I want to remind Members that UK export controls are among the most robust in the world, and to underline the Government's record on transparency in export licensing. In 1997, we announced, for the first time, detailed criteria for assessing applications, which reflected our commitment to managing arms transfers responsibly, especially so as to avoid their use for internal repression and international aggression. Prior to that, there were no published criteria. Those criteria have been incorporated into the EU code of conduct, which now applies to all member states. Therefore, we have led on the issue.
At one stage, the right hon. Member for Birmingham, Ladywood said that the DTI always fights for arms deals, or words to that effect. If that is true, my Department is failing. In 2005, 129 licence applications were refused and many others were withdrawn when the stringency of the criteria were understood. I am advised that we actually have the highest refusal rate of any EU country. It is easy to throw around insults, but I am here to defend my Departments stewardship of this important policy.
We also publish comprehensive details of our policy and decision making in our quarterly and annual reports, and we are of course scrutinised carefully by
the Quadripartite Committee. Not least because of the issues raised, we will initiate a review later this year of the controls introduced, in 2004, under the Export Control Act 2002. That is timed to commence three years after the new export control legislation was implemented, in accordance with Cabinet Office better regulation guidelines. There will be full public consultation, and the review is timely.
The Government also have a proud record on attacking corruption. We have ratified the UN convention against corruption, and put new legislation in place to allow us to do so. We have also established a new internal corruption group staffed by City of London and Metropolitan police officers. Our commitment to a new international arms trade treaty, as highlighted by my right hon. Friend the Secretary of State, is also relevant.
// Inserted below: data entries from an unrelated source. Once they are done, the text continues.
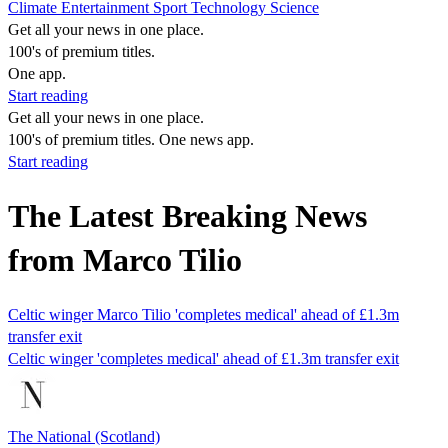
Climate
Entertainment
Sport
Technology
Science
Get all your news in one place.
100's of premium titles.
One app.
Start reading
Get all your news in one place.
100's of premium titles. One news app.
Start reading
The Latest Breaking News
from Marco Tilio
Celtic winger Marco Tilio 'completes medical' ahead of £1.3m
transfer exit
Celtic winger 'completes medical' ahead of £1.3m transfer exit
The National (Scotland)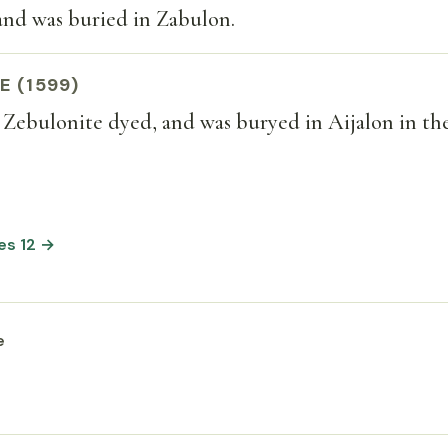
and was buried in Zabulon.
E (1599)
 Zebulonite dyed, and was buryed in Aijalon in th
es 12 →
e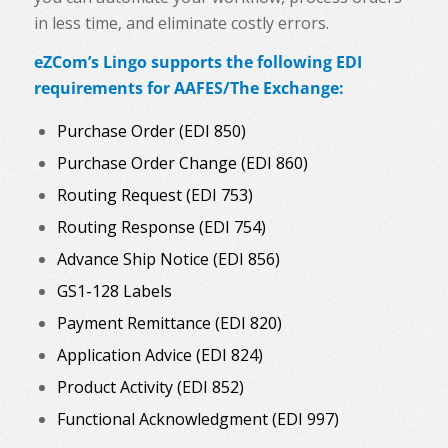
in less time, and eliminate costly errors.
eZCom’s Lingo supports the following EDI
requirements for AAFES/The Exchange:
Purchase Order (EDI 850)
Purchase Order Change (EDI 860)
Routing Request (EDI 753)
Routing Response (EDI 754)
Advance Ship Notice (EDI 856)
GS1-128 Labels
Payment Remittance (EDI 820)
Application Advice (EDI 824)
Product Activity (EDI 852)
Functional Acknowledgment (EDI 997)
We will learn lessons from any situation of this kind, and the review will be the right time to consider those. We have had a lively debate, but I recognise that differences remain between the Government and the Opposition on this matter. The main differences are obvious. A Labour Government introduced a clear export control regime; the Conservative Government had no such clarity. A Labour Government have taken a series of decisive steps to combat corruption; the Conservatives let corruption fester during their Administration.